One of the most confusing aspects of horses are the different colors that they can be. There are so many different color combos and what may seem like a regular color to our eyes, is actually called something totally different.
For this guide, I’ve got pictures included wherever I have a clear picture with that type of horse. Some of the more rare colors, I won’t have a picture of.
As I get more pictures I’ll be sure to upload them here.
Let’s get started.
Black horses are gorgeous, at least to me. One of the most famous renditions of a black horse is Black Beauty.
A black horse is an all black horse without any other colors, including brown, on it.
A brown horse, not to be confused with chestnut or bay, is a horse with a body so dark it almost looks black, but isn’t. Or, it is almost completely black with brown highlights on it.
Bay is one of the most prominent horse colors. It occurs with a brown or reddish brown coat with black legs, mane, and tail.
We have a bay colored Thoroughbred Gelding right now, that we’re prepping for the show season, pictured below.
Chestnut, also known as sorrel, is a darker brown or reddish brown horse without any black on its body. The mane and tail is also a similar or lighter color as the rest of the horse
A buckskin horse is one that is tan or yellow in color with black points on the tail, mane, and legs. They can also sometimes be dappled.
Buckskins are easily confused with Dun colors, spoken about later.
A roan horse is a horse of a certain color, like the below-pictured chestnut, with white flecks throughout the coat. There are essentially three different colors of roan horse: Strawberry (pictured below), Blue, and Red.
I do want to point out that the below picture is just a representative of what a strawberry roan looks like, but I’ve been told that this horse is not actually a strawberry roan.
A Pinto Horse will usually come in two different forms. One that is black and white, and one that is any other color and white.
The white and colored patches are usually large in size and stretch over large portions of the horse, not speckled.
A Pinto horse that is black and white is called a Piebald Pinto.

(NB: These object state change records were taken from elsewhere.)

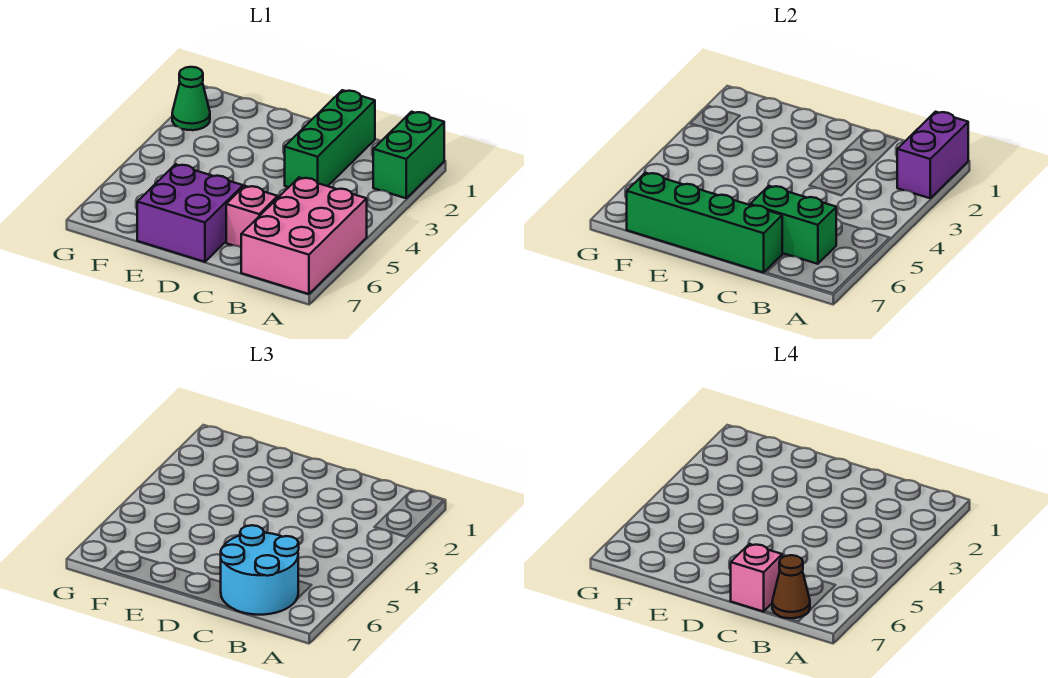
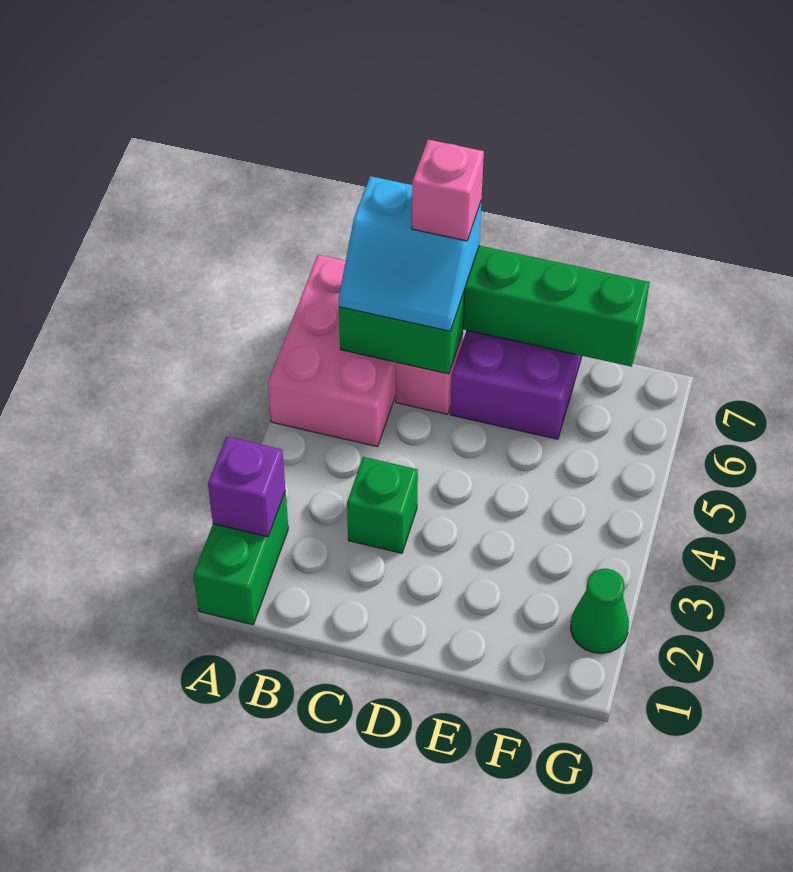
purple brick A1:A2 level 2 -> purple brick A2 level 2
cyan round brick B6:C7 level 3 -> cyan slope B6:C7 level 3 top 7
brown cone B7 level 4 -> none
green brick C1:C3 level 1 -> green brick C3 level 1

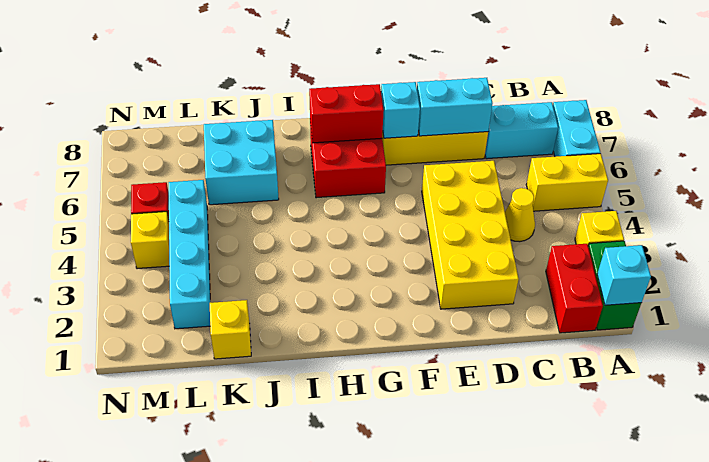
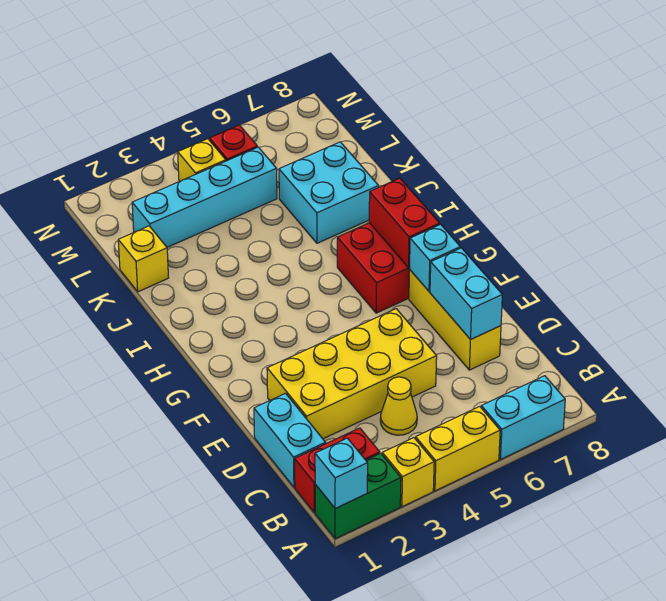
yellow brick A5:B5 level 1 -> yellow brick A4:A5 level 1
cyan brick B7:C7 level 1 -> cyan brick C1:D1 level 1

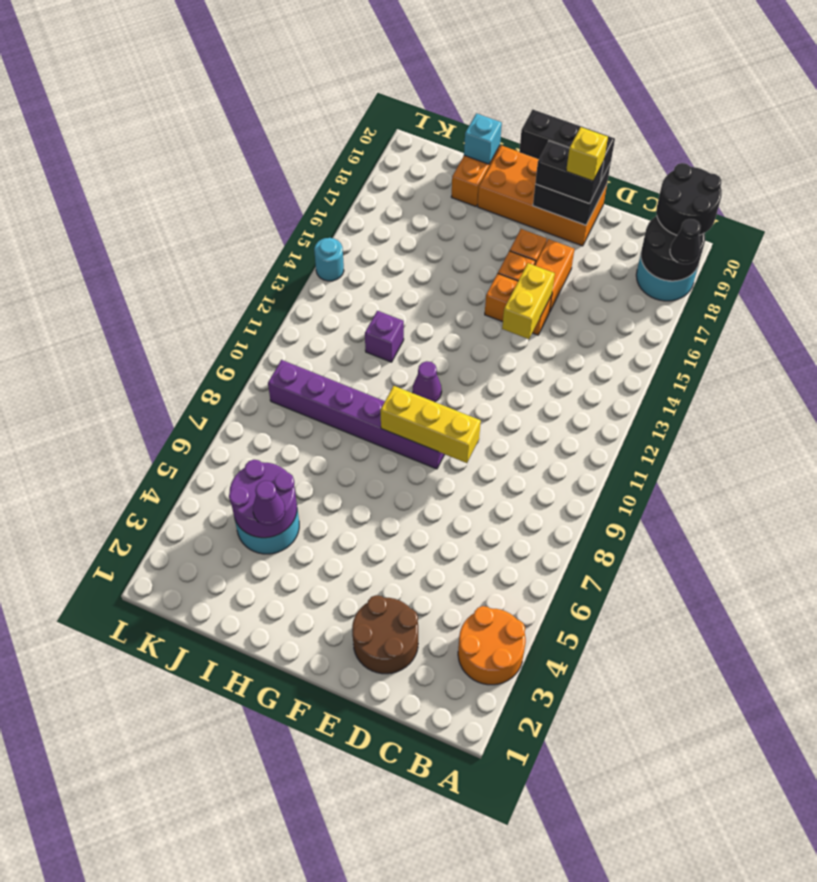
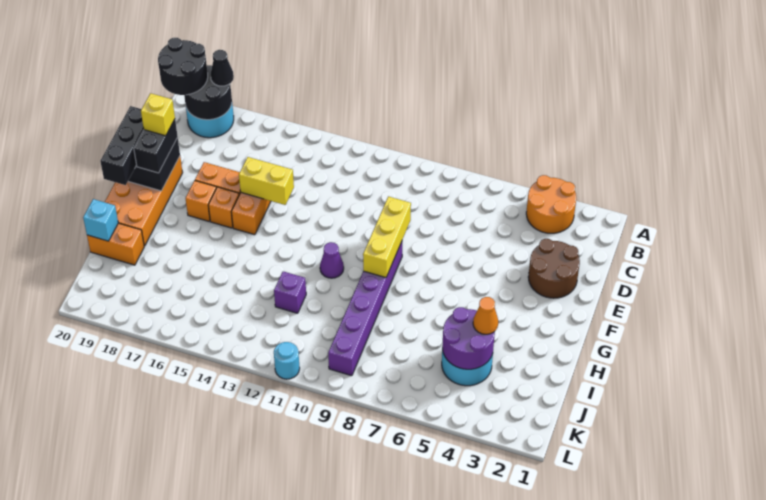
purple cone I4 level 3 -> orange cone I4 level 3
cyan round brick L14 level 1 -> cyan round brick L11 level 1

A pinto horse that is any other color, like the pictured brown one, is a Skewbald Pinto.
A dun can be very similar in appearance to a buckskin, with a few minor exceptions, like a dark strip of fur along the spine, leg barring, and a dark colored face mask.
A Cremello is a cream colored horse with blue eyes.
A palomino horse has a yellow or golden colored coat with light colored mane and tail.
Grey horses are often mistaken as white horses, but they are not true white horses because they have dark skin. I cover this more in the below section about white horses.
The above-pictured horse is what is known as a white grey horse. There are several different types of grey horses to include iron grey, dapple grey, rose grey, flea-bitten grey, and white grey.
Each one has its own characteristics.
Flea Bitten Grey:
Flea bitten grey is essentially a grey horse with dark brown, black, or red speckles strewn throughout the coat. They’re not actually bitten by fleas, but give that appearance as seen below.
An Appaloosa has small round spots or speckles all over the hindquarters.
Is there such a thing as a white horse?
Yes, there are essentially two different true-white horses. The first ones are albinos, which is a rare mutation in which a horse is born without pigmentation. The second one is known as the Camarillo White Horse, and is an actual breed.
However, the Camarillo White Horse is a rare breed of horses that are mainly localized to one area in California with less than 30 horses total.
Camarillos are true white horses with white skin, a white coat, and brown eyes, which means they’re not albino. They carry a rare gene that sometimes makes their foals white, but the gene is not always present, hence why there are less than 30 of them worldwide.